The beer that Pete took to India was brewed, rather appropriately, at the White Shield Brewery by Steve Wellington and there is a brief description of this and the process near the start of the book. Of course, I had to try and work out the recipe by filling in the gaps and here is my approximation, assuming that the brew length was 2 barrels and making guesses to replace the missing information.
1072, IBU 103, EBC 19, 7% ABV
Pale Malt 97.6%
Malt 2.4%
Mash at 66°C, 90 minutes
Northdown Hops to 103 IBU, 60 boil time, 75% by weight
Northdown Late Hops, 10mins, 25% by Weight
Sounds pretty authentic apart from: highish gravity, the crystal malt and the contemporary hop variety. So a modern authentic-ish IPA then!
The whole experiment nearly became scuppered when the first cask of beer exploded in the Canary Islands. I have a feeling that if Pete or Steve had read W H Roberts ' "Scottish Ale Brewer", for instance, they might have reduced the gravity of their IPA a bit, increased the attenuation and maybe, just maybe, avoided the dreaded "exploding cask syndrome". But then, what do I know? Still it does up the drama of the narrative. So, you ask, how did the beer fare? What was it like when it arrived in India? Really— don't be a cheapskate—buy the book and find out.
While we are on the subject of the book, rather than the content, it's a shame that the book doesn't have a proper stitched binding because I am sure that I will re-read and refer to it quite often. Also it is a shame that there are a few typographic errors and some pretty poor proof reading. On a happier note, I like the cover and, I wonder, is that the elephant from the pub just above the title?
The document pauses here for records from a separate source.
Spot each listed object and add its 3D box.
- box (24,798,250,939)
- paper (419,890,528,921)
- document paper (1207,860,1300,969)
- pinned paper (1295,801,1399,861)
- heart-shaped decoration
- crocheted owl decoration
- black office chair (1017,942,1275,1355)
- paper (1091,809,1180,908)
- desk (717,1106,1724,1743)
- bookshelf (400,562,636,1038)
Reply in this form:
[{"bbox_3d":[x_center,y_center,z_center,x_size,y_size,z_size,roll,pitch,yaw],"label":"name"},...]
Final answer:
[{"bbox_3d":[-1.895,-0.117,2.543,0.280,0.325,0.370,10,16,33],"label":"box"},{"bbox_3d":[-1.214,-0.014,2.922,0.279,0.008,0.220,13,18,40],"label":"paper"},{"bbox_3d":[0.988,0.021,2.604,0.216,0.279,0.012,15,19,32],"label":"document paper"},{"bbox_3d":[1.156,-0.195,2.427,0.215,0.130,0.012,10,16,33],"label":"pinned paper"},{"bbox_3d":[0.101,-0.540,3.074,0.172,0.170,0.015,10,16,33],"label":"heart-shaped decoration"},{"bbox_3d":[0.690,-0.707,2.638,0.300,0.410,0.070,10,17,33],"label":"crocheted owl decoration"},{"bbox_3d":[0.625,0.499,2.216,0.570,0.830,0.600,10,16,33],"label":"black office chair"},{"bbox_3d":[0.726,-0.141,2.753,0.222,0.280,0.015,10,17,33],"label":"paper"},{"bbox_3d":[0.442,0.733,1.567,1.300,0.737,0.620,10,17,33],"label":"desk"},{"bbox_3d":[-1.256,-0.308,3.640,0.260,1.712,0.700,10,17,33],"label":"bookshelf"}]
I rather think it is.
Pete has a theory about the change that IPA underwent on the way to the subcontinent. He points out the similarity with journey which madeira experienced on the way there (maderia was the drink in India before IPA supplanted it). Casks of the wine were transported pretty much the same way as IPA and underwent significant and beneficial change. The Maderian wine producers found that the high temperatures were the thing. When they lost their trade to India (and hence the maturation the wine underwent in the holds of the East Indiamen) the wine producers began to heat their wine up in store, either by gradually moving the casks from the lower to the upper floors of their warehouses or by the artificial heating of the storage vessels.
Oh yes, I think I forgot to say, this is also a very funny book. Laugh out loud funny in places, much to my embarrassment on a couple of occasions.
You see? This book has everything, humour, drama, tears, exotic locations, beer. What more could you want? Go on buy a copy, you won't regret it.